I'm always on the lookout for these damn smart recipes. You know, those that only take a few minutes to put together and taste delicious. Vegetarian Cooking at home is a way to take back control over what I eat. I don't like what many companies do to animals and the environment with their products.


  1. Can this be hot water bath canned?

    • Hi Jennifer! In all honesty I’ve never tried it. But chutney does tend to store well, and this one has kept well for me so far. I can’t really see a reason why it wouldn’t! 🙂

  2. 5 stars
    Made this couple of weeks ago to go on a gourmet tri-tip sandwich. Absolutely delicious with rave reviews! I had a little bit left over and had my chef friends try it. They loved the depth of flavors, and I’ve noticed how the flavor keeps developing more over time. Great recipe Jennifer! Excellent on sandwiches and burgers, as well as crostinis with goat cheese! Can’t wait to try it with pate!

    • So good to hear, Cathy! I love this chutney and I’m really happy to hear other people are getting the chance to try it too!

  3. I’ve been receiving misfits markets boxes and last week we got an over abundance of red onions…this recipe sounds like the perfect way to use them up! How long would this last in the refrigerator? Could it be frozen? Thanks!

    • Hi Rachael, haha yes, I’d say it’s the perfect way to use up those onions! To be honest, chutney lasts for aaaaged in the fridge. Keep the lid on tight and you should be good for months – in fact it’s probably going to keep maturing over time. I’ve never tried freezing chutney before so I couldn’t say – but that’s because it usually lasts so well on it’s own. I hope that helps – enjoy!!

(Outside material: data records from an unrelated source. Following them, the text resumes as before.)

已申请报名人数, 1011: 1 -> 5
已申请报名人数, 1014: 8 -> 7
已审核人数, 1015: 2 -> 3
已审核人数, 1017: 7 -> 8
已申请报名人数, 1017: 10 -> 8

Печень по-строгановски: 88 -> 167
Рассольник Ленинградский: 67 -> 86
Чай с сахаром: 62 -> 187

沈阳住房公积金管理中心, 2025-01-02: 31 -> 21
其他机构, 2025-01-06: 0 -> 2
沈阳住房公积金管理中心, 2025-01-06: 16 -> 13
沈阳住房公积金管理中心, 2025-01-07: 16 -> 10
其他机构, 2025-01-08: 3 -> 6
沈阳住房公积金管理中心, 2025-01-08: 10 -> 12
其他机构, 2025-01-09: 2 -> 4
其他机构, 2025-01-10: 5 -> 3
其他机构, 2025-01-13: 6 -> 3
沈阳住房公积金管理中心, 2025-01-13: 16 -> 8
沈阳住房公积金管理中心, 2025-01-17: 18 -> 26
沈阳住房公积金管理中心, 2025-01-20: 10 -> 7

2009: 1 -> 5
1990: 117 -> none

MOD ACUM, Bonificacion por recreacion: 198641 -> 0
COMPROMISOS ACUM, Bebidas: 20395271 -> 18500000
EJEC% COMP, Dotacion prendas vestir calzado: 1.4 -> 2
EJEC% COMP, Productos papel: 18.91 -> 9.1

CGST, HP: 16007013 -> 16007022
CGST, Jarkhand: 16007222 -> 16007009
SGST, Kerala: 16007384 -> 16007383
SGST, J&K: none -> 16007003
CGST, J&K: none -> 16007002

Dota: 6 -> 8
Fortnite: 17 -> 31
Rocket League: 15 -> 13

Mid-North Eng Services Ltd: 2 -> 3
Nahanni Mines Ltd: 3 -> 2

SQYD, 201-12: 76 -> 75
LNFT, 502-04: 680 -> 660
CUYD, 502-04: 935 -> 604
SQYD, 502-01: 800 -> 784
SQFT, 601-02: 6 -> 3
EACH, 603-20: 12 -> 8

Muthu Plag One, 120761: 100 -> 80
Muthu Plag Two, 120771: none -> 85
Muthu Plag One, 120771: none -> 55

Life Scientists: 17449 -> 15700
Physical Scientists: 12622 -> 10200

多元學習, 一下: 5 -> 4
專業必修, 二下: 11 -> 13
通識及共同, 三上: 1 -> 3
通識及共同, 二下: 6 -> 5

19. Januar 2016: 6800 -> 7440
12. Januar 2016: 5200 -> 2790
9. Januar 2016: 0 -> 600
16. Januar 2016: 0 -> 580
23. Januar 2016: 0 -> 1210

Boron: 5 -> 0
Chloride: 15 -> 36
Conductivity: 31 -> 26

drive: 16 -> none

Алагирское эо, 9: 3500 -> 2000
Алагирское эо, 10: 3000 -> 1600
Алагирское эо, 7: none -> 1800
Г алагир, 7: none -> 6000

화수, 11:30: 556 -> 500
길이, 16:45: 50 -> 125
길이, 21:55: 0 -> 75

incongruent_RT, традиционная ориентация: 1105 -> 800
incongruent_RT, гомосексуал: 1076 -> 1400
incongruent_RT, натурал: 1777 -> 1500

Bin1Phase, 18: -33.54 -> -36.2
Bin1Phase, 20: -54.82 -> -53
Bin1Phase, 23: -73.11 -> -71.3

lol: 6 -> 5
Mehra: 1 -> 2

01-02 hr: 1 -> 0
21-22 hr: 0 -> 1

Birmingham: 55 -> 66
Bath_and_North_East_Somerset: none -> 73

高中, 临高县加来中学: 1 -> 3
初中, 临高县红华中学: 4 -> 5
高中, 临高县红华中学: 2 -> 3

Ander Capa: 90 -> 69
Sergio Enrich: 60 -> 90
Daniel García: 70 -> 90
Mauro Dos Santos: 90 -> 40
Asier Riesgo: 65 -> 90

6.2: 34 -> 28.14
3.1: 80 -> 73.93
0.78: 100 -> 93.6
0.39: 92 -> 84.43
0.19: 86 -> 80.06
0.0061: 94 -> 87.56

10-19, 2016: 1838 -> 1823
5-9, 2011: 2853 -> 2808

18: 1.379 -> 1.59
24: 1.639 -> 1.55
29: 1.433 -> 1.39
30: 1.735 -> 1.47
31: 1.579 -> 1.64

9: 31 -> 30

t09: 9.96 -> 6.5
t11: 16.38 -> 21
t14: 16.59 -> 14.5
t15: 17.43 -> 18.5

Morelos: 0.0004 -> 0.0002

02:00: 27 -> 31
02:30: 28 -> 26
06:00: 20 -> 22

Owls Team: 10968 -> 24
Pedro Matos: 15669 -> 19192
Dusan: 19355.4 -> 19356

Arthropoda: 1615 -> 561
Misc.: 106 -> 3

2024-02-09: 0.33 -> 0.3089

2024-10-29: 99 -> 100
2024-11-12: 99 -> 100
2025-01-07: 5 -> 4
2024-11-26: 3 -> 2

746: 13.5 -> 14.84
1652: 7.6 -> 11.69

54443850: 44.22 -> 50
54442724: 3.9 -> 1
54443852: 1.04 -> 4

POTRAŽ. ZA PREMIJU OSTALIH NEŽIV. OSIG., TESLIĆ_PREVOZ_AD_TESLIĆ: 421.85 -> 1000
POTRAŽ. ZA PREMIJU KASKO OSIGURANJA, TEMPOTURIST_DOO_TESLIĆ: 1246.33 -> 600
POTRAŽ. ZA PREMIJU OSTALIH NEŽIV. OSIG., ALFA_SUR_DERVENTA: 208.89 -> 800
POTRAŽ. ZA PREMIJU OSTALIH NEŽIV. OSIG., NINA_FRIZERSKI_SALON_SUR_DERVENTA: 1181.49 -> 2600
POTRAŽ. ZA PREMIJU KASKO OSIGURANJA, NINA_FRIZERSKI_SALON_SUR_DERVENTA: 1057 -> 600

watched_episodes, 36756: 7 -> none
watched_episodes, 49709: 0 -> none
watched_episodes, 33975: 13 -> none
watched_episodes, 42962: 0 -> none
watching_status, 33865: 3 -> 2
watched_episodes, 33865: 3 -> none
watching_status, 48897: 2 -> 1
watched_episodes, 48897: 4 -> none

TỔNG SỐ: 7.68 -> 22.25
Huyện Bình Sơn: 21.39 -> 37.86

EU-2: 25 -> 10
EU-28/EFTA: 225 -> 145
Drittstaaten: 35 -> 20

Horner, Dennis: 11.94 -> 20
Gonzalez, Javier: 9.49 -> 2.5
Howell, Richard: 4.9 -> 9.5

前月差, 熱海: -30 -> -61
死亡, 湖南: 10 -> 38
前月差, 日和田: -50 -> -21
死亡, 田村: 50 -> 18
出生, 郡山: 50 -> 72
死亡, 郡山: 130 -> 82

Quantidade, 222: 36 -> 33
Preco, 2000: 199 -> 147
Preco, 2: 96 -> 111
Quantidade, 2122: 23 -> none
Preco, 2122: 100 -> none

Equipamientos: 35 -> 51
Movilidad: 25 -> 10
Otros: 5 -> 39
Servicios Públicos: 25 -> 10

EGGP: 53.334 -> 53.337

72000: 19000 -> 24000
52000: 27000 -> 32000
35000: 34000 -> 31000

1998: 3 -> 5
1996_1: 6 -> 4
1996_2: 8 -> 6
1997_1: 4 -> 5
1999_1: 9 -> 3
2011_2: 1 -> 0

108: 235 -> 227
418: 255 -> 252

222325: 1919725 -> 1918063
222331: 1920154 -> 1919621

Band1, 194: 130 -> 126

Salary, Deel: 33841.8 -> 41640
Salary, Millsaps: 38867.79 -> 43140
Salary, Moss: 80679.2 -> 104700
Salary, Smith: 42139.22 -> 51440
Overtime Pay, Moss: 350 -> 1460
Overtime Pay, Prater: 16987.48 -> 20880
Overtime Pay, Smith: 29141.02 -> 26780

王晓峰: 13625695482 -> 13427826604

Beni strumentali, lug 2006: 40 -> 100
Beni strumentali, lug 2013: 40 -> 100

    • What sort of size onions did you use?

      • Hi, I would say ‘medium’ but I know that means different things to different people :D. If you look to the second to top photo in the post you can see the exact onions we used. I aim for around that size every time I make it. I hope that helps!

        • Hi, regarding the size, weight of the onions – as you try to use the same size onions everytime would if be possible for you to weigh them next time you make some chutney and include this in your ingredients list – I still find it difficult even from your photo as to the size of the onions as it depends on the size of your pots, chilli etc in the photo that is used for the comparison. – Many thanks Pam

          • Hi Pam, very good point! I just weighed the ones I’m using for a recipe right now, and they’re about 120g each, or just over 4oz. I’ll try and point that out in following recipes :). Thanks for writing!

  4. 5 stars
    This recipe is amazing. We made 4x the amount to give people for Xmas presents. This made 6-7x small jars…. so probably 4-5 jam jars (and more for scooping up with cheese hot out the pan)The quantities are perfect, the ingredients are easy (as is the method) and affordable. thanks for the great recipe.

    • What a huge compliment, thank you, Maisie! Really happy to hear our chutney is getting given out as Christmas presents! Haha yes, why not scoop out a bit with cheese 😉

      • Nicola Wareing

        How long would this recipe keep for?

        • Hey there – chutney lasts for quite a while and this one is no exception. If you ‘can’ it properly (with hot water and so on) then it can last for a couple of years. If you’re just popping it into a jar and screwing the lid on (which is what I do) then it’ll usually still last for a few weeks, or even a couple of months 🙂

  5. Hi
    Can this recipe be done in a slow cooker as well.

    • Hi Carole, interesting question. I haven’t tried it so these are just my first thoughts. It might stay a little too liquidy in a slow cooker, and perhaps the onion would go a little too soft. That being said, the flavours should meld quite nicely together. I think I might gently cook the onion in a pan first, and then transfer them to the slow cooker. It’s got to be worth a try, anyway!

  6. Made this for my dad’s b-day and stored it sterilised jars and lasted 7 months.